If a line below contains the string "wire", copy it out.

• _Entries shown_
-*-
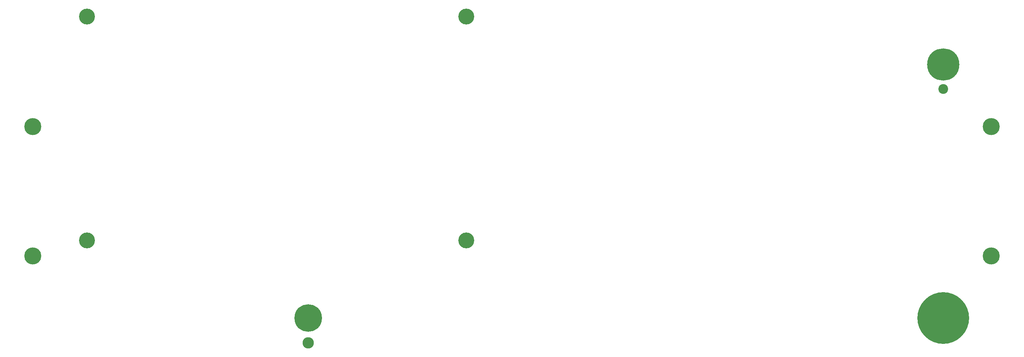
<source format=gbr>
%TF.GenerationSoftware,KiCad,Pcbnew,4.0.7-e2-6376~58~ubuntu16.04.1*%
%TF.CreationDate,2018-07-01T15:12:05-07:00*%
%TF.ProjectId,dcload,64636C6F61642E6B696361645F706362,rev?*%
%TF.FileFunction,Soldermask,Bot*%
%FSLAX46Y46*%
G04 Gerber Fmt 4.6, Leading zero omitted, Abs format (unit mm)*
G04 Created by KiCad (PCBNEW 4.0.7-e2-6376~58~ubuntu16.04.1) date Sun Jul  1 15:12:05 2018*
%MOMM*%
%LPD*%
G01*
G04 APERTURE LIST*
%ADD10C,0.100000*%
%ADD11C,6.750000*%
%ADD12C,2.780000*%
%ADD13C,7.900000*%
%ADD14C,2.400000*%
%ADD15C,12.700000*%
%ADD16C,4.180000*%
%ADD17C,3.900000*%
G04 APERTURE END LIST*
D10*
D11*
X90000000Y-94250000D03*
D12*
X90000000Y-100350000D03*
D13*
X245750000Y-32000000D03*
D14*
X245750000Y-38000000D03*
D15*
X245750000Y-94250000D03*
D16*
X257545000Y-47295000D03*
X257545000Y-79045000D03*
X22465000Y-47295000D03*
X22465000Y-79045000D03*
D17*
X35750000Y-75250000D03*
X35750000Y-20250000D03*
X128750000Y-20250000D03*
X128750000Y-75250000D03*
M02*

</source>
-*-
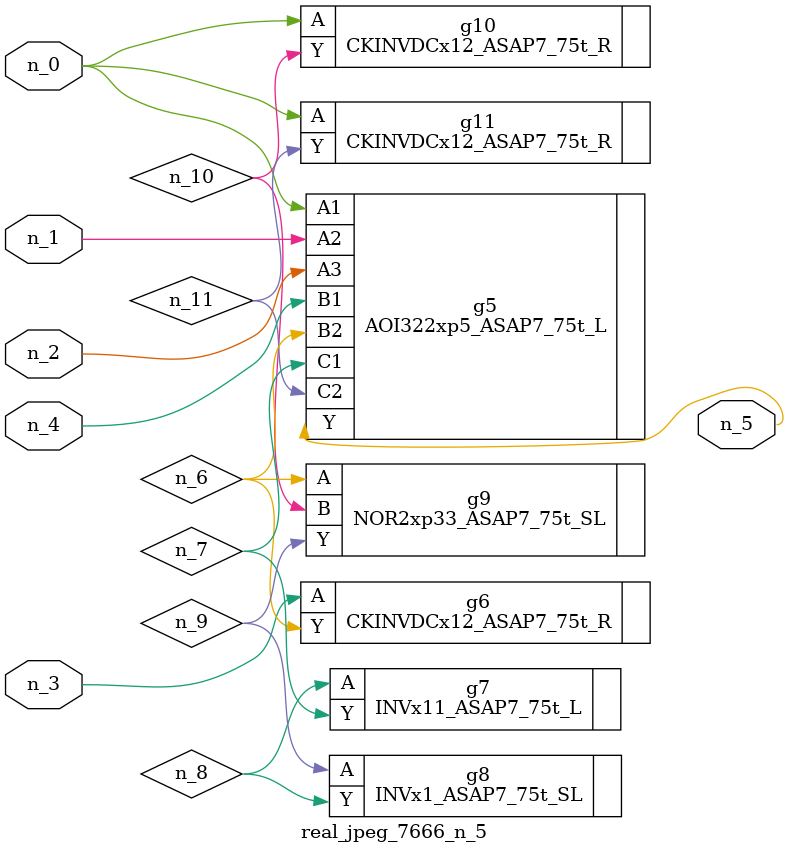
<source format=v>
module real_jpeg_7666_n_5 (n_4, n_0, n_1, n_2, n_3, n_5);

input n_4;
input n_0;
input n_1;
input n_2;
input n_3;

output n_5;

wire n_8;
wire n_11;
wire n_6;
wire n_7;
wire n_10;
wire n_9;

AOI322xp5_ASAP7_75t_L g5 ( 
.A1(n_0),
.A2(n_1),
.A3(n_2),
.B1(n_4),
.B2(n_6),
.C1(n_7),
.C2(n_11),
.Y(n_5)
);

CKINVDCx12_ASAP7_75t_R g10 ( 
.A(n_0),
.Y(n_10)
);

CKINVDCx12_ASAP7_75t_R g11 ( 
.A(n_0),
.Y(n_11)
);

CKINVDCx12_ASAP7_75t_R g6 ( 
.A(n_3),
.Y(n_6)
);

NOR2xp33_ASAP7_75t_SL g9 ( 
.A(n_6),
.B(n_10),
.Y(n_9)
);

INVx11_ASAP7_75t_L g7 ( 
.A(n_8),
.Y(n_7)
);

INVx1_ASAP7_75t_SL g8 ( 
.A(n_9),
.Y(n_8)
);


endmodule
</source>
-*-
• _Final answer_
wire n_8;
wire n_11;
wire n_6;
wire n_7;
wire n_10;
wire n_9;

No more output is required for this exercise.